* **Job item**
Convert the listing into a numbered list, from the line with "阶，于2007年举行全球华人最瞩目的音乐盛宴，完美创造出逾百" up to and including the line with "quo, cu eos praesent .", and leave out any blank lines. Keep the pictures out of your answer.
- - -
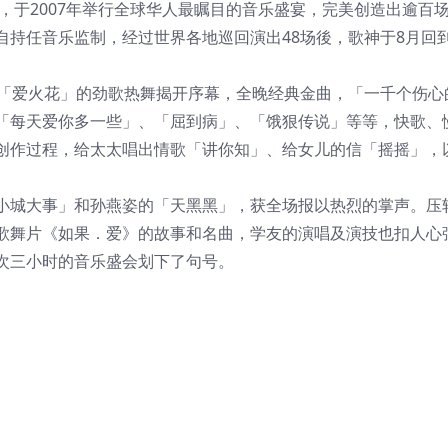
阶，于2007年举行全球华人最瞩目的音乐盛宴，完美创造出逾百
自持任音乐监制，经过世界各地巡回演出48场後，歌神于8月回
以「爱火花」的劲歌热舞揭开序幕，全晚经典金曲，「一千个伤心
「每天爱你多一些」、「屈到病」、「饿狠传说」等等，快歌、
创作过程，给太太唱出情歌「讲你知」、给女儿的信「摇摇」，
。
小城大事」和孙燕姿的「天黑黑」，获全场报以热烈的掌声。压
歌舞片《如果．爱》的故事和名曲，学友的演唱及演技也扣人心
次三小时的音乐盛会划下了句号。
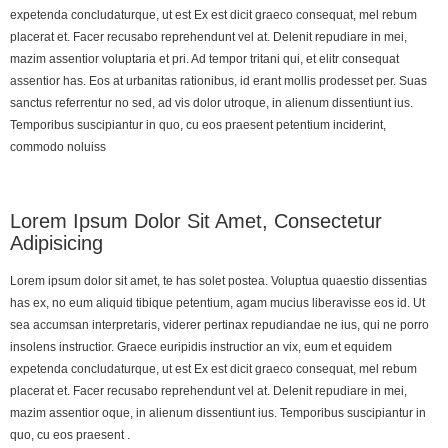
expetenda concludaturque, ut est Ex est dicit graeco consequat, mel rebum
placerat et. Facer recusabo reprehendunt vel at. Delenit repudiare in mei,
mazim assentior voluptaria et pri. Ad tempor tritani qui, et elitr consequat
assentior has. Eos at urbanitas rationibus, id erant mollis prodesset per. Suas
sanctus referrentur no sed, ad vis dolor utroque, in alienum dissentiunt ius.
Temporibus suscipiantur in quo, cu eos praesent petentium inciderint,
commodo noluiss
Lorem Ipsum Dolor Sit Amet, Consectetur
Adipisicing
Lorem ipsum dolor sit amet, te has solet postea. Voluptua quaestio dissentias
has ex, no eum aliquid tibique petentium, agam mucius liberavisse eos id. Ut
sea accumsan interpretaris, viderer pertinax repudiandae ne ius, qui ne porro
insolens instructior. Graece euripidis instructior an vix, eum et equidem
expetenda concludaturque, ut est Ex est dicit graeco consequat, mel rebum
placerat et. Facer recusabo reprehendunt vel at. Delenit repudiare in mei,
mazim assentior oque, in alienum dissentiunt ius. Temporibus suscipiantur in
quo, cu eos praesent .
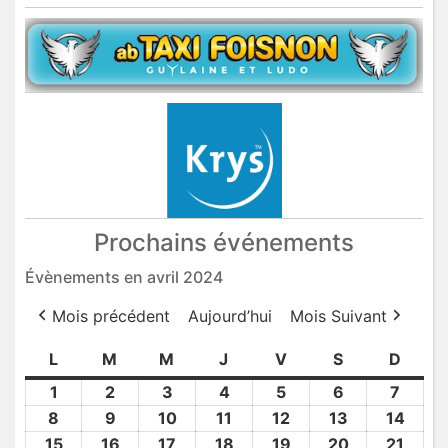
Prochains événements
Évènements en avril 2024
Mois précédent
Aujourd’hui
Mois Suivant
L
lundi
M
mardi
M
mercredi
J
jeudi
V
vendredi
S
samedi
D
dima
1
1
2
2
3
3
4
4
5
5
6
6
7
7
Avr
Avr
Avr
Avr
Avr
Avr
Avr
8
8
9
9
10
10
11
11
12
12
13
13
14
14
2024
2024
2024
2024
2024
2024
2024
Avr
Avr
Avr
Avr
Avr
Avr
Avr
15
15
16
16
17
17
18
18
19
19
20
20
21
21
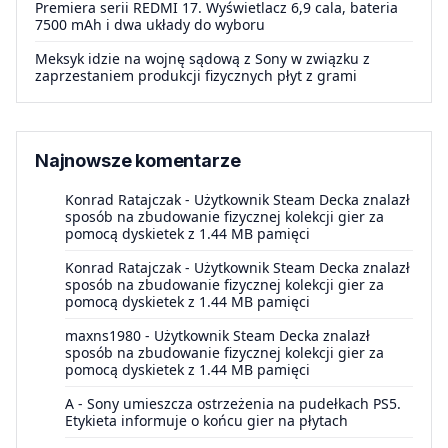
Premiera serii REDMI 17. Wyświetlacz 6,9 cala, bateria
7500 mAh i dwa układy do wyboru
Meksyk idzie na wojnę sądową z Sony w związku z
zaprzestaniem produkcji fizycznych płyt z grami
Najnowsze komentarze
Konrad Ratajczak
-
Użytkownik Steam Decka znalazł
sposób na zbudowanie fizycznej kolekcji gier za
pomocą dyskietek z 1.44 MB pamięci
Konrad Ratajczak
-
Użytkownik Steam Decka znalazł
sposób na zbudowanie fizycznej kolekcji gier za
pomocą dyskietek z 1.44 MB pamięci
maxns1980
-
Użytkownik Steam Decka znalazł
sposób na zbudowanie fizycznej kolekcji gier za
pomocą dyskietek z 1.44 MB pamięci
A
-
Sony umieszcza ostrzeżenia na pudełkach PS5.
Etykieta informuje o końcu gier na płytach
- - -
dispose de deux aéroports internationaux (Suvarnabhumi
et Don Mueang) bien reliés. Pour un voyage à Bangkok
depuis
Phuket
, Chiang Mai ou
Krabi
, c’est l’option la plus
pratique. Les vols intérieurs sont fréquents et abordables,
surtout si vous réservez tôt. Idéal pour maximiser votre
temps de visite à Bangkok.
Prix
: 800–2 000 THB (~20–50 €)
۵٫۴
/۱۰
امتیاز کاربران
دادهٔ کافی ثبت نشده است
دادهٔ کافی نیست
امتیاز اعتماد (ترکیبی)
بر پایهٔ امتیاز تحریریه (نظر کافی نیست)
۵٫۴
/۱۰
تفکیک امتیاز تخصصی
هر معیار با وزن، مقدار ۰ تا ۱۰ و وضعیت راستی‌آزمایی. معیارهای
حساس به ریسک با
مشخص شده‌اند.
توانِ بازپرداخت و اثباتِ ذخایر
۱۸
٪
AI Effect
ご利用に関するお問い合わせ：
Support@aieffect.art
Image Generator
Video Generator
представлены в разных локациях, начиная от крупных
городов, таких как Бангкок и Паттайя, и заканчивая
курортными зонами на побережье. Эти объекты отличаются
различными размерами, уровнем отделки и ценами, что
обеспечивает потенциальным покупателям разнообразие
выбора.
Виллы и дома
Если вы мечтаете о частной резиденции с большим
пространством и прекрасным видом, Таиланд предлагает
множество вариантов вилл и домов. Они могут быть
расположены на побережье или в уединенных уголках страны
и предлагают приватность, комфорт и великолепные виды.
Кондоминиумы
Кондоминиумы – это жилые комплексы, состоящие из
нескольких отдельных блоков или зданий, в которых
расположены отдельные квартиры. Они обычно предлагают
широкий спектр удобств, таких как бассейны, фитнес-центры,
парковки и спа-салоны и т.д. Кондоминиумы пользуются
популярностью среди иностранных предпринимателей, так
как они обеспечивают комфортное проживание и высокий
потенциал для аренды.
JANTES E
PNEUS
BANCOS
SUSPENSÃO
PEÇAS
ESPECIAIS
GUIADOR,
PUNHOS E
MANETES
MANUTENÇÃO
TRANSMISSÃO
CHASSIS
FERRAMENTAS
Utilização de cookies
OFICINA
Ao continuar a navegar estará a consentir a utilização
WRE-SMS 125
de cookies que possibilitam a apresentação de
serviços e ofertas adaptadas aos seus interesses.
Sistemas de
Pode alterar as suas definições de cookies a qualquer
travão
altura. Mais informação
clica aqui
- - -
* **Solution to this problem**
1. 阶，于2007年举行全球华人最瞩目的音乐盛宴，完美创造出逾百
2. 自持任音乐监制，经过世界各地巡回演出48场後，歌神于8月回
3. 以「爱火花」的劲歌热舞揭开序幕，全晚经典金曲，「一千个伤心
4. 「每天爱你多一些」、「屈到病」、「饿狠传说」等等，快歌、
5. 创作过程，给太太唱出情歌「讲你知」、给女儿的信「摇摇」，
6. 。
7. 小城大事」和孙燕姿的「天黑黑」，获全场报以热烈的掌声。压
8. 歌舞片《如果．爱》的故事和名曲，学友的演唱及演技也扣人心
9. 次三小时的音乐盛会划下了句号。
10. expetenda concludaturque, ut est Ex est dicit graeco consequat, mel rebum
11. placerat et. Facer recusabo reprehendunt vel at. Delenit repudiare in mei,
12. mazim assentior voluptaria et pri. Ad tempor tritani qui, et elitr consequat
13. assentior has. Eos at urbanitas rationibus, id erant mollis prodesset per. Suas
14. sanctus referrentur no sed, ad vis dolor utroque, in alienum dissentiunt ius.
15. Temporibus suscipiantur in quo, cu eos praesent petentium inciderint,
16. commodo noluiss
17. Lorem Ipsum Dolor Sit Amet, Consectetur
18. Adipisicing
19. Lorem ipsum dolor sit amet, te has solet postea. Voluptua quaestio dissentias
20. has ex, no eum aliquid tibique petentium, agam mucius liberavisse eos id. Ut
21. sea accumsan interpretaris, viderer pertinax repudiandae ne ius, qui ne porro
22. insolens instructior. Graece euripidis instructior an vix, eum et equidem
23. expetenda concludaturque, ut est Ex est dicit graeco consequat, mel rebum
24. placerat et. Facer recusabo reprehendunt vel at. Delenit repudiare in mei,
25. mazim assentior oque, in alienum dissentiunt ius. Temporibus suscipiantur in
26. quo, cu eos praesent .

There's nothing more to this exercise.